Mercoledì 13 settembre, il maestro Matteo Fedeli, violinista italiano tra i più conosciuti al mondo e conosciuto come “l’Uomo degli Stradivari“, si esibirà sul palco del Teatro Olimpico di Vicenza accompagnato dall’Orchestra “Solo D’Archi Ensemble”. Un evento della rassegna “Violini Straordinari” davvero speciale, a partire dalla location esclusiva e dalla scelta delle musiche.

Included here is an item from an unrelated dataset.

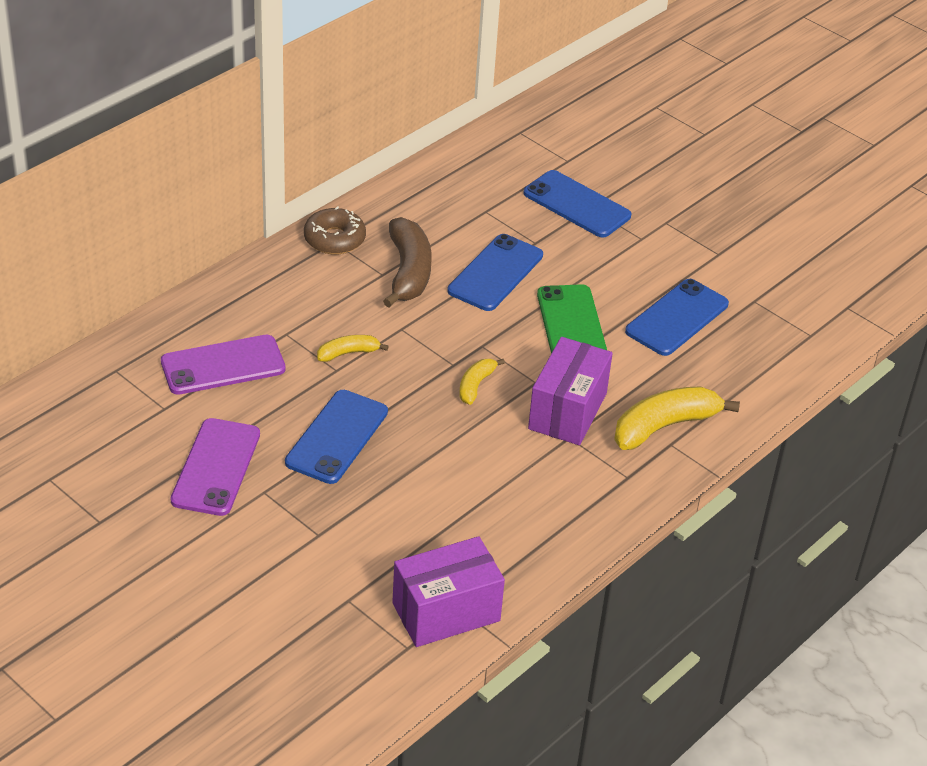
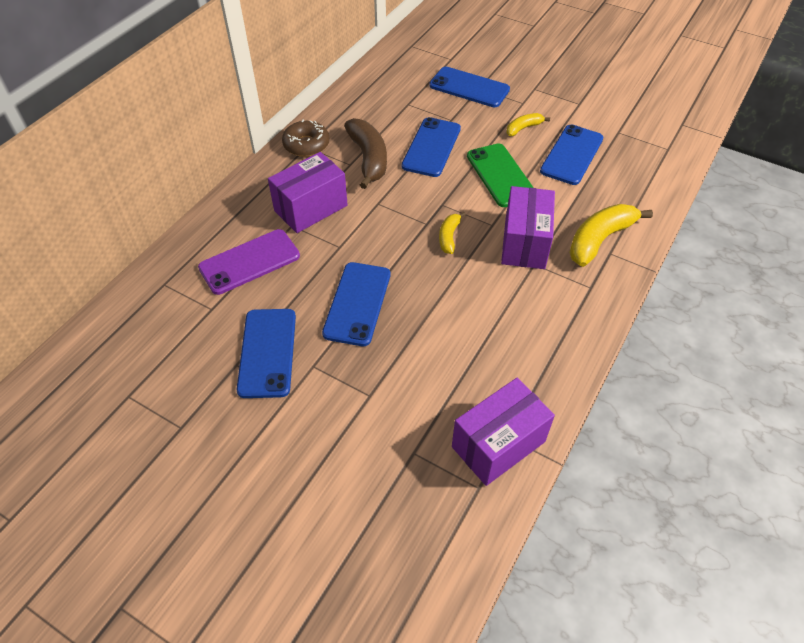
camera: 10 degrees left, 10 degrees up
(216, 467) = (267, 352): purple phone -> blue phone
(315, 318) = (311, 208): none -> purple box
(348, 353) = (344, 231): yellow banana -> yellow banana (523, 128)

La serata sarà incentrata sull’Argentina e sulle musiche di Astor Piazzolla. Cosa può anticipare del concerto?
Interpreteremo le Quattro stagioni, che sono una sorta di tributo al nostro grande Antonio Vivaldi. Piazzolla le ha composte per un organico particolare, composto da un quintetto con il bandoneòn suonato da Piazzolla stesso, violino, chitarra elettrica, pianoforte e contrabbasso. In seguito ne sono state fatte diverse trascrizioni per violino solista e orchestra, io ne ho rielaborato una partitura con alcune personalizzazioni.

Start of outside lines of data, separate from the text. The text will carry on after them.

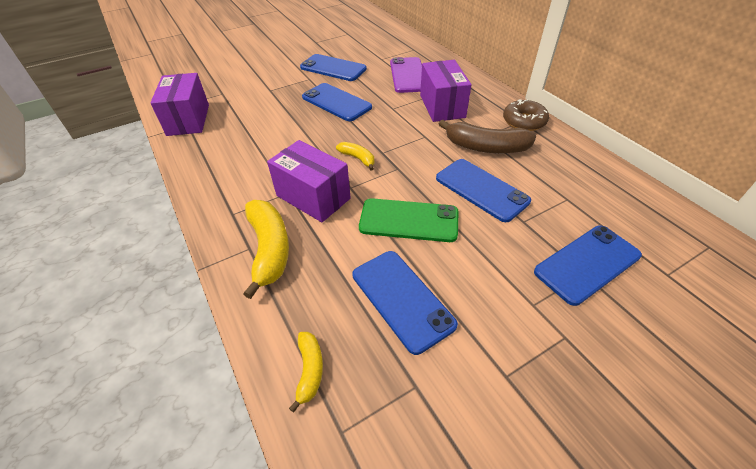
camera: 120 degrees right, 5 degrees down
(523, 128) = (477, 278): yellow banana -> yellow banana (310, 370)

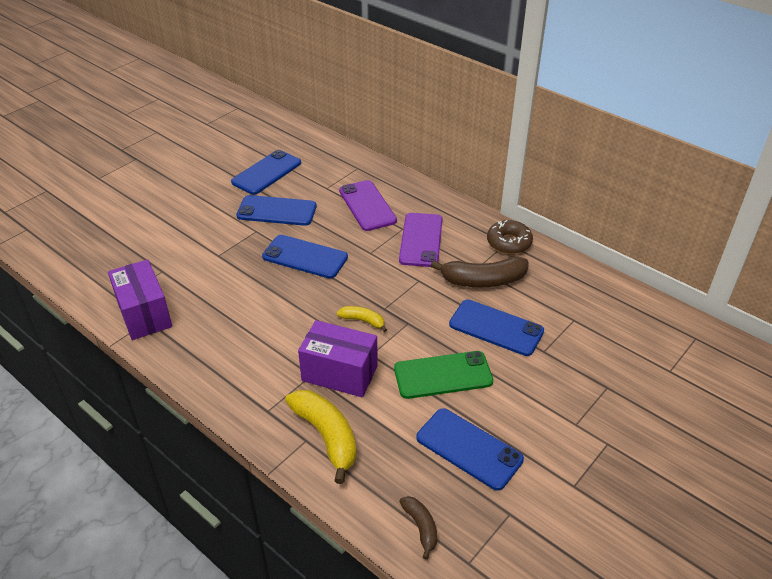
camera: 20 degrees left, 5 degrees down
(310, 370) = (421, 527): yellow banana -> brown banana
(442, 106) = (421, 240): purple box -> purple phone
(587, 263) = (607, 377): blue phone -> blue phone (266, 172)

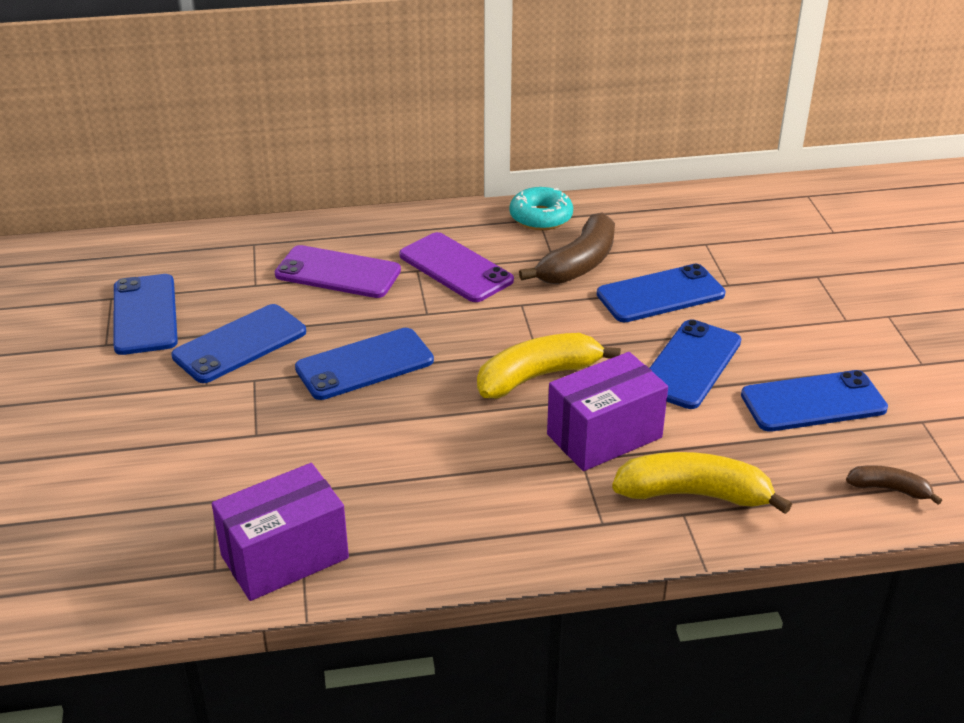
camera: 50 degrees left, 5 degrees down
(144, 314) = (285, 557): purple box -> purple box turned 45 degrees counterclockwise
(363, 321) = (538, 376): yellow banana -> yellow banana, size x1.87
(443, 375) = (690, 364): green phone -> blue phone
(509, 242) = (541, 217): brown donut -> turquoise donut

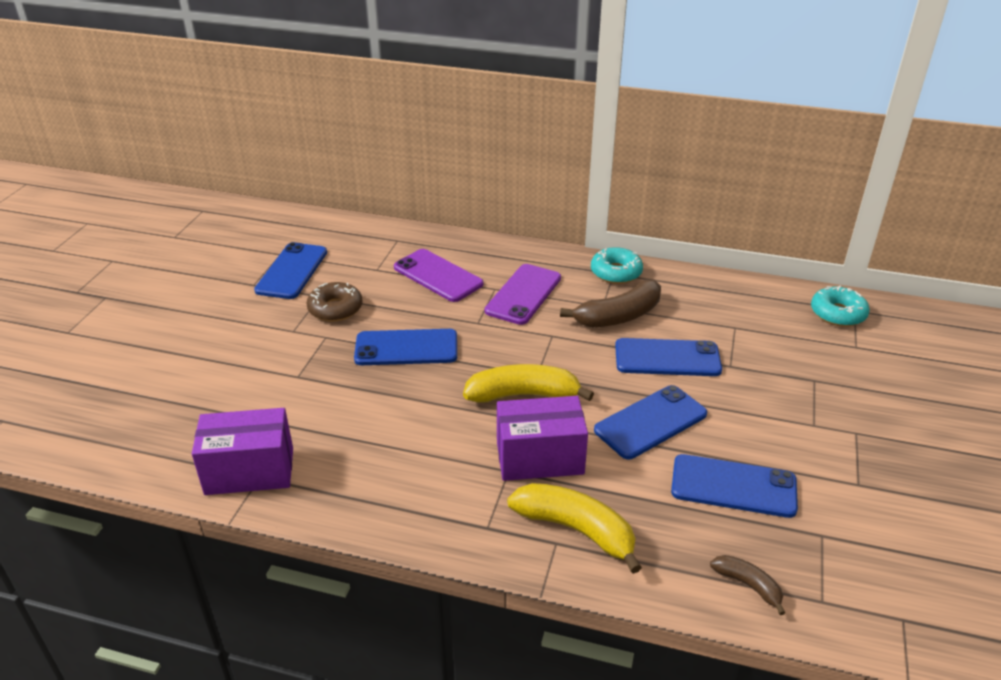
camera: 25 degrees right, 0 degrees up
(240, 344) = (335, 309): blue phone -> brown donut
(456, 268) = (523, 294): purple phone -> purple phone turned 45 degrees clockwise
(794, 203) = (837, 313): none -> turquoise donut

Quindi sarà un mix tra musica classica e tango?
Piazzolla è stato il fondatore del “nuevo tango”, non più una musica da ballare ma da ascoltare, da concerto. Noi ripercorreremo le sue stagioni inserendo anche altri brani, una sorta di fuori programma, richiamando il tema del tango tradizionale.

In cosa differisce il sound latino dalla musica classica “tradizionale”?
Piazzolla ha introdotto elementi classici nel tipo di composizione e di armonizzazione. Quindi ci sono delle similitudini con la musica classica, ma allo stesso tempo un ritmo incalzante, caldo, tipico dell’Argentina. E bellissime melodie: la cosa bella di Piazzolla è che ogni battuta è diversa dall’altra. Ha continui spunti musicali, molto vivaci.

Trattandosi di emisfero australe, rispetto a Vivaldi le stagioni sono invertite?
Sì, tanto è vero che si parte dall’inverno. La cosa bella è che in questa edizione ci sono dei piccoli “inserti” delle stagioni vivaldiane. Ad esempio un accenno dell’inverno di Vivaldi, però modificato con il gocciolio della pioggia esasperato, accelerando le note originali.

Sul palco sarà accompagnato dall’orchestra “Solo D’Archi Ensemble”
Sì, è un’orchestra è formata sia da musicisti affermati sia da talenti emergenti, per dare la possibilità a dei giovani di esibirsi su un palcoscenico. L’ensemble è composto da 16 elementi, tra questi 5 sono giovani inseriti nell’organico a completamento delle varie sezioni.

Suonerà il violino Guarneri 1709, costruito più di tre secoli fa dal famoso liutaio. Che qualità ha questo pezzo unico?
Ho già avuto modo di suonarlo. È uno strumento con una voce molto penetrante e ricca di armonici. Una prerogativa della scuola di Guarnieri. Ha un suono che rimane squillante, in particolare il mi cantino ha uno sviluppo fonico tipico di questi violini cremonesi.

Si è già esibito all’Olimpico l’anno scorso. Che effetto fa?
Ho avuto un’ottima impressione sia sul palcoscenico, che in termini di ritorno dal pubblico. La struttura particolare con la platea a semicerchio non molto estesa crea una sorta di abbraccio col pubblico. E poi la scenografia della quinta completa la splendida cornice.

L’ingresso a teatro è gratuito ma  è previsto un “biglietto consapevole” interamente devoluto a “Team For Children Vicenza Onlus” a sostegno del Progetto “Vicenza Ospitale”.
È mia abitudine dedicare diversi concerti all’anno ad iniziative di solidarietà. In questo caso sostenendo l’operato di questa organizzazione vicina alle persone. Un modo per promuoverla con un ritorno sia di immagine sia economico, grazie alla raccolta fondi.